Is this a natural consequence of trying to get a tree out of a conditional forest - i.e. it isn't truly partioning the data into individual nodes? - or is this something that could be resolved with programming?
Here is an example (get_cTree code from Marco Sandri).

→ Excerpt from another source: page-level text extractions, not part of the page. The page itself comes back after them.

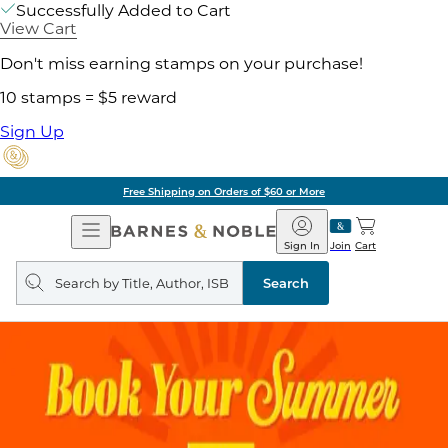
Successfully Added to Cart
View Cart
Don't miss earning stamps on your purchase!
10 stamps = $5 reward
Sign Up
Free Shipping on Orders of $60 or More
Open
Barnes
Navigation
&
Sign In
Join
Cart
Noble
Search
query
Search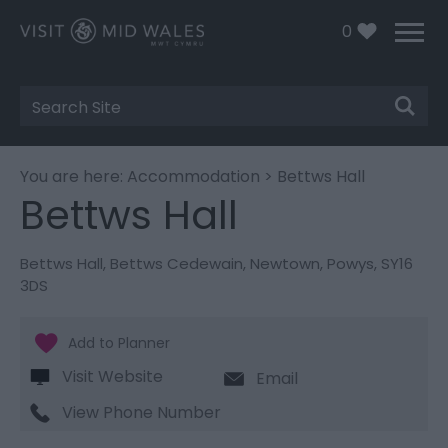
0
Site
Search
You are here:
Accommodation
> Bettws Hall
Bettws Hall
Bettws Hall
,
Bettws Cedewain
,
Newtown
,
Powys
,
SY16
3DS
Visit Website
Email
View Phone Number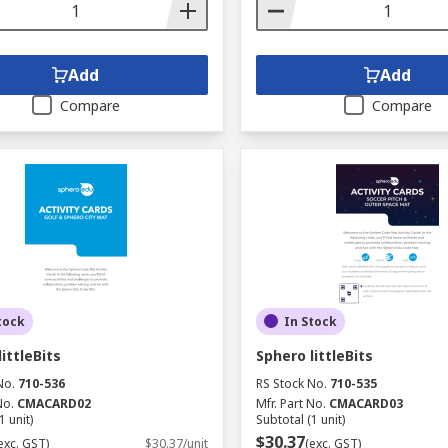
Add
Add
Compare
Compare
tock
In Stock
ittleBits
Sphero littleBits
No.
710-536
RS Stock No.
710-535
No.
CMACARD02
Mfr. Part No.
CMACARD03
1 unit)
Subtotal (1 unit)
$30.37
exc. GST)
$30.37/unit
(exc. GST)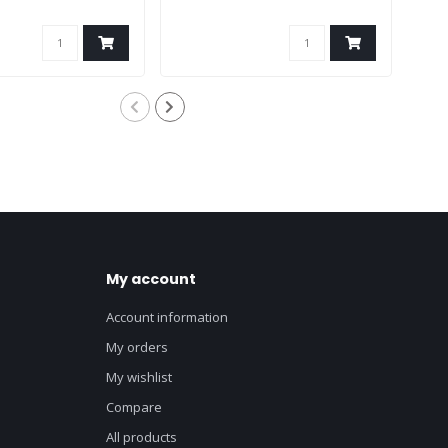
My account
Account information
My orders
My wishlist
Compare
All products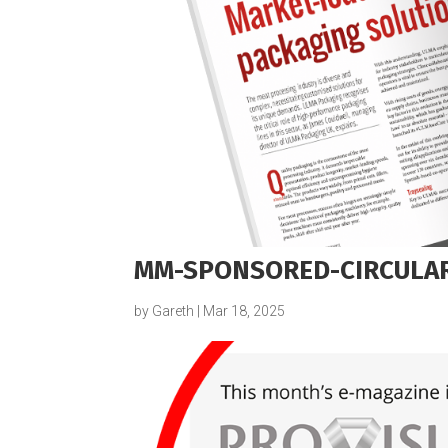
MM-SPONSORED-CIRCULAR
by
Gareth
|
Mar 18, 2025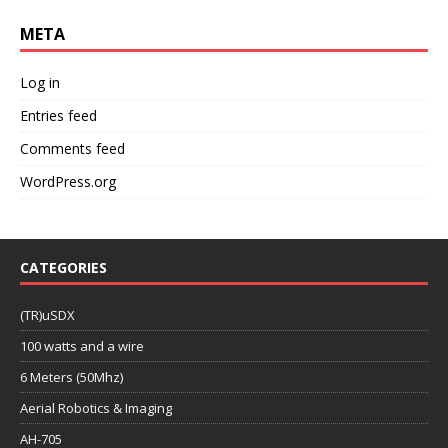
META
Log in
Entries feed
Comments feed
WordPress.org
CATEGORIES
(TR)uSDX
100 watts and a wire
6 Meters (50Mhz)
Aerial Robotics & Imaging
AH-705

For the iris dataset, n=150. The sum of the weights for the nodes that I get for the cforest is 566, and it's 150 using ctree (party package).
library(party)
update_tree <- function(x, dt) {
x <- update_weights(x, dt)
if(!x$terminal) {
x$left <- update_tree(x$left, dt)
x$right <- update_tree(x$right, dt)
}
x
}
update_weights <- function(x, dt) {
splt <- x$psplit
spltClass <- attr(splt,"class")
spltVarName <- splt$variableName
spltVar <- dt[,spltVarName]
spltVarLev <- levels(spltVar)
if (!is.null(spltClass)) {
if (spltClass=="nominalSplit") {
attr(x$psplit$splitpoint,"levels") <- spltVarLev
filt <- spltVar %in% spltVarLev[as.logical(x$psplit$splitpoint)]
} else {
filt <- (spltVar <= splt$splitpoint)
}
x$left$weights <- as.numeric(filt)
x$right$weights <- as.numeric(!filt)
}
x
}
get_cTree <- function(cf, k=1) {
dt <- cf@data@get("input")
tr <- party:::prettytree(cf@ensemble[[k]], names(dt))
tr_updated <- update_tree(tr, dt)
new("BinaryTree", tree=tr_updated, data=cf@data, responses=cf@responses,
cond_distr_response=cf@cond_distr_response, predict_response=cf@predict_response)
}
attach(iris)
SepalLength <- as.numeric(iris$Sepal.Length)
SepalWidth <- as.numeric(iris$Sepal.Width)
PetalLength <- as.numeric(iris$Petal.Length)
PetalWidth <- as.numeric(iris$Petal.Width)
Species <- as.factor(iris$Species)
mtry=ceiling(sqrt(4))
set.seed(1)
iris_cforest <- cforest(PetalLength~SepalLength+SepalWidth+PetalWidth+Species,controls=cforest_unbiased(ntree=1000,mtry=mtry))
iristree <- get_cTree(iris_cforest)
iristree
plot(iristree)
set.seed(1)
iris_ctree <- ctree(PetalLength~SepalLength+SepalWidth+PetalWidth+Species)
iris_ctree
plot(iris_ctree)